沐青看著姑姑那張堆滿假笑的臉,想起原主記憶裡的一件事。
他二十歲那年,姑姑生病住院,原主從打工的錢裡擠了三千塊送去醫院。
三千塊是原主當時兩個月的飯錢。姑姑收了錢,說“沐青你最孝順了”。後來姑姑的兒子結婚,姑姑請了全家人喝喜酒,唯獨沒請原主。
原主後來在朋友圈看到全家福照片,所有人都在,就少了他一個。他問姑姑為什麼沒叫他,姑姑說“哎呀,我以為你不愛參加這種場合”。
不愛參加?是嫌他穿得破,怕在親家面前丟臉吧。
“姑姑,”沐青說,“你說得對,福利院是孤兒待的地方。但你告訴我,失去父母的孩子不叫孤兒叫什麼?
他們是孤兒。這是事實,不是靠改個稱呼就能掩蓋的。
與其讓他們跟著一個連自己都養不活的哥哥,過著有一頓沒一頓的日子,不如去福利院。至少那裡有飯吃,有書讀,有人管。”
他說完這句話,看了一圈面前這四個人,最後把目光落在二叔臉上。
“二叔,三叔,姑姑,姑父,我話說完了。
你們要是真疼這幾個孩子,與其在這兒攔著我,不如自己去民政部門申請收養。
法律規定,親屬收養的優先級別比福利院高。只要你們誰願意收養,我舉雙手贊成。你們誰願意?”
沒有人說話。
二叔別過了臉。三叔低頭看手機。姑姑拽著姑父的袖子往後縮了縮。
沐青等了三秒鐘,然後點了點頭,像是在心裡確認了一個早就知道的答案。
他轉身走回了校門,背影筆直,書包在肩上一晃一晃的。
保安大爺給他開了門,朝他豎了個大拇指,小聲說:“小子,有骨氣。”
沐青沒回頭。
身後的四個大人還在校門口站著,像是在醞釀下一輪攻勢。
但沐青已經不想再聽了。他回到教室,坐下,翻開剛剛做到一半的數學卷子。
卷子上是一道數列大題,他掃了一眼,用鉛筆在草稿紙上列了幾行公式,不到五分鐘就解出來了。
答案簡潔漂亮,每一步推導都乾淨利落。
他忽然覺得,做數學題和做人生選擇其實有點像。很多看似複雜的題目,只要你把已知條件列清楚了,把變數一個個剝離出來,核心邏輯就會變得非常清晰。

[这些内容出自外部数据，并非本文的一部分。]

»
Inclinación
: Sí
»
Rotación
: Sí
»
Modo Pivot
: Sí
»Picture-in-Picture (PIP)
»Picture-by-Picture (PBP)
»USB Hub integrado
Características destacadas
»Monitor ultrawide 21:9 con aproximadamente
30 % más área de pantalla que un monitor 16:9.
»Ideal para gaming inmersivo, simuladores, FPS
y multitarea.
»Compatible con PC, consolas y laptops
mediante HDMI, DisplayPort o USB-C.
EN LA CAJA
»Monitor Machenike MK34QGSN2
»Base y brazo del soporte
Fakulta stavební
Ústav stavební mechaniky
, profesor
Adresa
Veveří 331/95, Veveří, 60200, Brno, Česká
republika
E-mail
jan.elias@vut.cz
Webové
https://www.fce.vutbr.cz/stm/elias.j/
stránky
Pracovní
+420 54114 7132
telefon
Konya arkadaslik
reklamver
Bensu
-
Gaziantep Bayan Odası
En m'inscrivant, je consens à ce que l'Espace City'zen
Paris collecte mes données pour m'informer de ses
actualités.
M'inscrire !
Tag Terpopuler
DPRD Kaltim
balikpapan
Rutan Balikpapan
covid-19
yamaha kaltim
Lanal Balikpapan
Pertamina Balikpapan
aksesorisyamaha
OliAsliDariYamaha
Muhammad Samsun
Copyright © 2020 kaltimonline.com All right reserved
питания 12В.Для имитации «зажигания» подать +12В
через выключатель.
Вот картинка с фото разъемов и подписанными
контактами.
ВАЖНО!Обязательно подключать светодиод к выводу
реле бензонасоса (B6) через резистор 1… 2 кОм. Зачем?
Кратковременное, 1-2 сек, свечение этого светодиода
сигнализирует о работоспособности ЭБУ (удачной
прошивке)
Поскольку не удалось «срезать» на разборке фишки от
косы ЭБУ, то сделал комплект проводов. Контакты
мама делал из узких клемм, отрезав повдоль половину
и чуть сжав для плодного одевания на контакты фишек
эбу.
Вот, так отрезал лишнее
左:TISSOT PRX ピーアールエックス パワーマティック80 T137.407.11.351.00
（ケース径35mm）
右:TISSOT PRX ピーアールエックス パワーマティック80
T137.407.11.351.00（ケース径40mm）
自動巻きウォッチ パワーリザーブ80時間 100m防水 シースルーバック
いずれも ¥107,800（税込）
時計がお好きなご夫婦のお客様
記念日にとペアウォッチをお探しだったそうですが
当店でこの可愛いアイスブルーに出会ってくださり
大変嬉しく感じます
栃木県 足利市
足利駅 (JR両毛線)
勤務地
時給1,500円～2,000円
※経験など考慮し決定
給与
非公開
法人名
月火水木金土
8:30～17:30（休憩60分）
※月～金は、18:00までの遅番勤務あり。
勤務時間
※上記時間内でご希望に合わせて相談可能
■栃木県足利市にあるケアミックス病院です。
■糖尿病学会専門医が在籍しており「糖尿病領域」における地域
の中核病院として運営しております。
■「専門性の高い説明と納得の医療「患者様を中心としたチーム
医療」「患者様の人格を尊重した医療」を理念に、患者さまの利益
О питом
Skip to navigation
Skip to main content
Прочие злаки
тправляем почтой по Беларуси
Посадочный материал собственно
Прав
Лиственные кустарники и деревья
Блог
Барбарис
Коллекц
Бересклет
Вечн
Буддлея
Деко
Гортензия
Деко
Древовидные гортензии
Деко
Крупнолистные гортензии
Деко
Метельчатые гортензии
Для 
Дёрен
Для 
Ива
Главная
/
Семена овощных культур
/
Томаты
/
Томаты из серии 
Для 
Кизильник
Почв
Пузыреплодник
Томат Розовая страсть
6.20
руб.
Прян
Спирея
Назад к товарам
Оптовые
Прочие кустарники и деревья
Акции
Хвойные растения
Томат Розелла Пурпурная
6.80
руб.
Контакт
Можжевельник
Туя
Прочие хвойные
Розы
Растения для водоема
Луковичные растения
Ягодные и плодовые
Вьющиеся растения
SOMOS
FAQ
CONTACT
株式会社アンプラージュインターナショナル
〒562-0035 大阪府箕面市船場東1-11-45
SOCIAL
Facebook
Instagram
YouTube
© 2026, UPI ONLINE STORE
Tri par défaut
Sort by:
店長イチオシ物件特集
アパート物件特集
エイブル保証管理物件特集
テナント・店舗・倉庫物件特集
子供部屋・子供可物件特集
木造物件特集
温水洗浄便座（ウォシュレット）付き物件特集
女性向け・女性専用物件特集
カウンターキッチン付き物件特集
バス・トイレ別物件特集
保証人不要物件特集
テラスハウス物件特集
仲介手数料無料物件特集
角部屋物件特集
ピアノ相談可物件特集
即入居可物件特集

原主當初犯的最大的錯誤,不是他不夠努力,而是他把別人的責任當成了自己的已知條件。
他默認了“弟弟妹妹必須由我來養”這個條件是不可更改的,於是所有變數都圍繞著這個條件來求解,輟學、打工、透支身體、放棄一切。
但實際上,這個條件從一開始就是可以摘掉的。
現在他摘掉了。
週四的早晨,沐青像往常一樣收拾好書包準備出門。